> **Goal of the exercise**: Each and every line of the data must appear exactly as given.

> **Source material**:
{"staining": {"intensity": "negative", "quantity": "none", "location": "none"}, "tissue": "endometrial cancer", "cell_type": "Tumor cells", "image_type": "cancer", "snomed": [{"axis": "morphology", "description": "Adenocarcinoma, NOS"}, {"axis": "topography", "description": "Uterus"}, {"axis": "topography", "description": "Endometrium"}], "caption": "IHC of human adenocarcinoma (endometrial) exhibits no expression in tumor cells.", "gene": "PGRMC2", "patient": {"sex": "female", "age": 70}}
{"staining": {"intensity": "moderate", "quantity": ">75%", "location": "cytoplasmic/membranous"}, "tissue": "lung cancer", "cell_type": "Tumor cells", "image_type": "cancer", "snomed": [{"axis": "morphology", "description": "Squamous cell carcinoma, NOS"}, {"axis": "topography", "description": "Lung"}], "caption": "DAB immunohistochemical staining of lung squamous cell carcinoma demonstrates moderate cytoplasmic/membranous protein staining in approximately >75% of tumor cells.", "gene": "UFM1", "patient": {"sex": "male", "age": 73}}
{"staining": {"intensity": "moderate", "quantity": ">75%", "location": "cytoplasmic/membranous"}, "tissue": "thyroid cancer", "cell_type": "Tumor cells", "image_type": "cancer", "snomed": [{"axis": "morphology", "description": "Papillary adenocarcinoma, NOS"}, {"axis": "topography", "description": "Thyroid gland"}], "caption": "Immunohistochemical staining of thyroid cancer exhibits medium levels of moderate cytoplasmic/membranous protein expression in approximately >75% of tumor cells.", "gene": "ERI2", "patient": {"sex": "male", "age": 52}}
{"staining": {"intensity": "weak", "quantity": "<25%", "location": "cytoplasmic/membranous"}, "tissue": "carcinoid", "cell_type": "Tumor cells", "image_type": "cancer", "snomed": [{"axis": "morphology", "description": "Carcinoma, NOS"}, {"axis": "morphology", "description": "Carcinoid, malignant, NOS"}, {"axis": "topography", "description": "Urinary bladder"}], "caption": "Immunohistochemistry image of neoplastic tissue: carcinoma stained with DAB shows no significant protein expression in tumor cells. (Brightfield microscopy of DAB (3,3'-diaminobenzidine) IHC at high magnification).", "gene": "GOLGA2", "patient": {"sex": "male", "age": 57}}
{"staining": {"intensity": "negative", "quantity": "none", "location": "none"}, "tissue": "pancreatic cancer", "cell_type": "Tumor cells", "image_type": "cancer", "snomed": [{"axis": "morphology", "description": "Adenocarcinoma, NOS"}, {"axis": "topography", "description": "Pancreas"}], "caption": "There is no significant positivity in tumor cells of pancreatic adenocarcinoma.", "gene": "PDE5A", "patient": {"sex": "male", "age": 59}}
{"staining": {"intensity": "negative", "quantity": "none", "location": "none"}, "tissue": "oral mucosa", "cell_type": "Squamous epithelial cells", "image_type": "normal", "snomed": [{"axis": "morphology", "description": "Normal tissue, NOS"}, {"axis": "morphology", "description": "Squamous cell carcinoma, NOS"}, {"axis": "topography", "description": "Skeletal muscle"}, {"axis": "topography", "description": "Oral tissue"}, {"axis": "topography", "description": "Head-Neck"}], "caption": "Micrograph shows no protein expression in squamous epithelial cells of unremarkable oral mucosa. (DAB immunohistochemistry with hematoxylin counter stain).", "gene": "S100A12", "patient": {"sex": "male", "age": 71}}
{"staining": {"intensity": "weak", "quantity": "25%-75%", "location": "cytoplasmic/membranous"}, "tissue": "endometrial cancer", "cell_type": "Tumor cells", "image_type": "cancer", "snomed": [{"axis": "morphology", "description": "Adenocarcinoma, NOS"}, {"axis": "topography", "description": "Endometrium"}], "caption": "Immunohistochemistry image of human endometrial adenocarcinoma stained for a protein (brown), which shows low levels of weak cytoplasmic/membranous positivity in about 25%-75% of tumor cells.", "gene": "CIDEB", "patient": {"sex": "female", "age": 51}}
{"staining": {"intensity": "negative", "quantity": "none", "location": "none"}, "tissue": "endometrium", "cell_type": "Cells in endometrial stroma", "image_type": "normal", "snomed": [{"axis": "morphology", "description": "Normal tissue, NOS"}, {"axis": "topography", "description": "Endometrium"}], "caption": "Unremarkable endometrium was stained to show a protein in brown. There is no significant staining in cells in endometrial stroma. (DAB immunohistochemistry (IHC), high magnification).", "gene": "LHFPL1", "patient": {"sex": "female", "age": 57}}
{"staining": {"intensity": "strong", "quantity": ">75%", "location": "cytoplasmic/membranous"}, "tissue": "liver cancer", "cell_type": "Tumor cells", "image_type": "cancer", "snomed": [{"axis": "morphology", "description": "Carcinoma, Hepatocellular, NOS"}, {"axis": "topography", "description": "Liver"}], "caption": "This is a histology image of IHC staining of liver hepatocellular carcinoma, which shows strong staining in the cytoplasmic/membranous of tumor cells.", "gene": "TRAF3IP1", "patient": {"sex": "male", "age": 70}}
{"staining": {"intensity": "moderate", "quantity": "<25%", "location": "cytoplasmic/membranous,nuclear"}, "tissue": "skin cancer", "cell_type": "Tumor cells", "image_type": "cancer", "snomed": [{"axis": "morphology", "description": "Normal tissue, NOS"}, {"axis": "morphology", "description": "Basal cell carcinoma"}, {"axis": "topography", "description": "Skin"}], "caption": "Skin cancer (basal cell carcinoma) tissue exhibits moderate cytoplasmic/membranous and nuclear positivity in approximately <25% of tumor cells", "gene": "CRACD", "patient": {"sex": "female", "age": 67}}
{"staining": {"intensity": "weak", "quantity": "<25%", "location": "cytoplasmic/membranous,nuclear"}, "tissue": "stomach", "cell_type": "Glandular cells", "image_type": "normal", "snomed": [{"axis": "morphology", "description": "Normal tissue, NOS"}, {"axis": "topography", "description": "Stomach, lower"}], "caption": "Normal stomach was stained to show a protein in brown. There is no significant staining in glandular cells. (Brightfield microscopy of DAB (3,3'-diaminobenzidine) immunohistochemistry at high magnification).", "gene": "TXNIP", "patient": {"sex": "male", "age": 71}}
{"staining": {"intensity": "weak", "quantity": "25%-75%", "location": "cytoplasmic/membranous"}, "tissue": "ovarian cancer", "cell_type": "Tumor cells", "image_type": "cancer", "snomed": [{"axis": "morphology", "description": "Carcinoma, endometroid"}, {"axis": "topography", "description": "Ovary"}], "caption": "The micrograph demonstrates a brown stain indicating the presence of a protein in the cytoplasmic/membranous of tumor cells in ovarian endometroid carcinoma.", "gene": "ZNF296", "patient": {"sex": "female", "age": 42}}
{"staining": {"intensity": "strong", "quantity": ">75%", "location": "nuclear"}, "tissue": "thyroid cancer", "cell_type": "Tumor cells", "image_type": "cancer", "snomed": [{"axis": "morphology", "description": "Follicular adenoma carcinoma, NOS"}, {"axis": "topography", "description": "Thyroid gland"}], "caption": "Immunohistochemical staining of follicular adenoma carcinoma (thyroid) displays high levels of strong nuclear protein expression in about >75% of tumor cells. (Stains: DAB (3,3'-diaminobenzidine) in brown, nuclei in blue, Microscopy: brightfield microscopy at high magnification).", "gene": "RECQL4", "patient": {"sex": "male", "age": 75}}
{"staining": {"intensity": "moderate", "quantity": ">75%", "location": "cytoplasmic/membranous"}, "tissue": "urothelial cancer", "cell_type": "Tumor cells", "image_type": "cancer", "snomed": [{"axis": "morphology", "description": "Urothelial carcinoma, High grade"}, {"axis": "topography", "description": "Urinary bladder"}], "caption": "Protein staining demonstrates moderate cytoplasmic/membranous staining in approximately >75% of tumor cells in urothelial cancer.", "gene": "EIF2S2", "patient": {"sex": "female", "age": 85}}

> **Solved exercise**:
{"staining": {"intensity": "negative", "quantity": "none", "location": "none"}, "tissue": "endometrial cancer", "cell_type": "Tumor cells", "image_type": "cancer", "snomed": [{"axis": "morphology", "description": "Adenocarcinoma, NOS"}, {"axis": "topography", "description": "Uterus"}, {"axis": "topography", "description": "Endometrium"}], "caption": "IHC of human adenocarcinoma (endometrial) exhibits no expression in tumor cells.", "gene": "PGRMC2", "patient": {"sex": "female", "age": 70}}
{"staining": {"intensity": "moderate", "quantity": ">75%", "location": "cytoplasmic/membranous"}, "tissue": "lung cancer", "cell_type": "Tumor cells", "image_type": "cancer", "snomed": [{"axis": "morphology", "description": "Squamous cell carcinoma, NOS"}, {"axis": "topography", "description": "Lung"}], "caption": "DAB immunohistochemical staining of lung squamous cell carcinoma demonstrates moderate cytoplasmic/membranous protein staining in approximately >75% of tumor cells.", "gene": "UFM1", "patient": {"sex": "male", "age": 73}}
{"staining": {"intensity": "moderate", "quantity": ">75%", "location": "cytoplasmic/membranous"}, "tissue": "thyroid cancer", "cell_type": "Tumor cells", "image_type": "cancer", "snomed": [{"axis": "morphology", "description": "Papillary adenocarcinoma, NOS"}, {"axis": "topography", "description": "Thyroid gland"}], "caption": "Immunohistochemical staining of thyroid cancer exhibits medium levels of moderate cytoplasmic/membranous protein expression in approximately >75% of tumor cells.", "gene": "ERI2", "patient": {"sex": "male", "age": 52}}
{"staining": {"intensity": "weak", "quantity": "<25%", "location": "cytoplasmic/membranous"}, "tissue": "carcinoid", "cell_type": "Tumor cells", "image_type": "cancer", "snomed": [{"axis": "morphology", "description": "Carcinoma, NOS"}, {"axis": "morphology", "description": "Carcinoid, malignant, NOS"}, {"axis": "topography", "description": "Urinary bladder"}], "caption": "Immunohistochemistry image of neoplastic tissue: carcinoma stained with DAB shows no significant protein expression in tumor cells. (Brightfield microscopy of DAB (3,3'-diaminobenzidine) IHC at high magnification).", "gene": "GOLGA2", "patient": {"sex": "male", "age": 57}}
{"staining": {"intensity": "negative", "quantity": "none", "location": "none"}, "tissue": "pancreatic cancer", "cell_type": "Tumor cells", "image_type": "cancer", "snomed": [{"axis": "morphology", "description": "Adenocarcinoma, NOS"}, {"axis": "topography", "description": "Pancreas"}], "caption": "There is no significant positivity in tumor cells of pancreatic adenocarcinoma.", "gene": "PDE5A", "patient": {"sex": "male", "age": 59}}
{"staining": {"intensity": "negative", "quantity": "none", "location": "none"}, "tissue": "oral mucosa", "cell_type": "Squamous epithelial cells", "image_type": "normal", "snomed": [{"axis": "morphology", "description": "Normal tissue, NOS"}, {"axis": "morphology", "description": "Squamous cell carcinoma, NOS"}, {"axis": "topography", "description": "Skeletal muscle"}, {"axis": "topography", "description": "Oral tissue"}, {"axis": "topography", "description": "Head-Neck"}], "caption": "Micrograph shows no protein expression in squamous epithelial cells of unremarkable oral mucosa. (DAB immunohistochemistry with hematoxylin counter stain).", "gene": "S100A12", "patient": {"sex": "male", "age": 71}}
{"staining": {"intensity": "weak", "quantity": "25%-75%", "location": "cytoplasmic/membranous"}, "tissue": "endometrial cancer", "cell_type": "Tumor cells", "image_type": "cancer", "snomed": [{"axis": "morphology", "description": "Adenocarcinoma, NOS"}, {"axis": "topography", "description": "Endometrium"}], "caption": "Immunohistochemistry image of human endometrial adenocarcinoma stained for a protein (brown), which shows low levels of weak cytoplasmic/membranous positivity in about 25%-75% of tumor cells.", "gene": "CIDEB", "patient": {"sex": "female", "age": 51}}
{"staining": {"intensity": "negative", "quantity": "none", "location": "none"}, "tissue": "endometrium", "cell_type": "Cells in endometrial stroma", "image_type": "normal", "snomed": [{"axis": "morphology", "description": "Normal tissue, NOS"}, {"axis": "topography", "description": "Endometrium"}], "caption": "Unremarkable endometrium was stained to show a protein in brown. There is no significant staining in cells in endometrial stroma. (DAB immunohistochemistry (IHC), high magnification).", "gene": "LHFPL1", "patient": {"sex": "female", "age": 57}}
{"staining": {"intensity": "strong", "quantity": ">75%", "location": "cytoplasmic/membranous"}, "tissue": "liver cancer", "cell_type": "Tumor cells", "image_type": "cancer", "snomed": [{"axis": "morphology", "description": "Carcinoma, Hepatocellular, NOS"}, {"axis": "topography", "description": "Liver"}], "caption": "This is a histology image of IHC staining of liver hepatocellular carcinoma, which shows strong staining in the cytoplasmic/membranous of tumor cells.", "gene": "TRAF3IP1", "patient": {"sex": "male", "age": 70}}
{"staining": {"intensity": "moderate", "quantity": "<25%", "location": "cytoplasmic/membranous,nuclear"}, "tissue": "skin cancer", "cell_type": "Tumor cells", "image_type": "cancer", "snomed": [{"axis": "morphology", "description": "Normal tissue, NOS"}, {"axis": "morphology", "description": "Basal cell carcinoma"}, {"axis": "topography", "description": "Skin"}], "caption": "Skin cancer (basal cell carcinoma) tissue exhibits moderate cytoplasmic/membranous and nuclear positivity in approximately <25% of tumor cells", "gene": "CRACD", "patient": {"sex": "female", "age": 67}}
{"staining": {"intensity": "weak", "quantity": "<25%", "location": "cytoplasmic/membranous,nuclear"}, "tissue": "stomach", "cell_type": "Glandular cells", "image_type": "normal", "snomed": [{"axis": "morphology", "description": "Normal tissue, NOS"}, {"axis": "topography", "description": "Stomach, lower"}], "caption": "Normal stomach was stained to show a protein in brown. There is no significant staining in glandular cells. (Brightfield microscopy of DAB (3,3'-diaminobenzidine) immunohistochemistry at high magnification).", "gene": "TXNIP", "patient": {"sex": "male", "age": 71}}
{"staining": {"intensity": "weak", "quantity": "25%-75%", "location": "cytoplasmic/membranous"}, "tissue": "ovarian cancer", "cell_type": "Tumor cells", "image_type": "cancer", "snomed": [{"axis": "morphology", "description": "Carcinoma, endometroid"}, {"axis": "topography", "description": "Ovary"}], "caption": "The micrograph demonstrates a brown stain indicating the presence of a protein in the cytoplasmic/membranous of tumor cells in ovarian endometroid carcinoma.", "gene": "ZNF296", "patient": {"sex": "female", "age": 42}}
{"staining": {"intensity": "strong", "quantity": ">75%", "location": "nuclear"}, "tissue": "thyroid cancer", "cell_type": "Tumor cells", "image_type": "cancer", "snomed": [{"axis": "morphology", "description": "Follicular adenoma carcinoma, NOS"}, {"axis": "topography", "description": "Thyroid gland"}], "caption": "Immunohistochemical staining of follicular adenoma carcinoma (thyroid) displays high levels of strong nuclear protein expression in about >75% of tumor cells. (Stains: DAB (3,3'-diaminobenzidine) in brown, nuclei in blue, Microscopy: brightfield microscopy at high magnification).", "gene": "RECQL4", "patient": {"sex": "male", "age": 75}}
{"staining": {"intensity": "moderate", "quantity": ">75%", "location": "cytoplasmic/membranous"}, "tissue": "urothelial cancer", "cell_type": "Tumor cells", "image_type": "cancer", "snomed": [{"axis": "morphology", "description": "Urothelial carcinoma, High grade"}, {"axis": "topography", "description": "Urinary bladder"}], "caption": "Protein staining demonstrates moderate cytoplasmic/membranous staining in approximately >75% of tumor cells in urothelial cancer.", "gene": "EIF2S2", "patient": {"sex": "female", "age": 85}}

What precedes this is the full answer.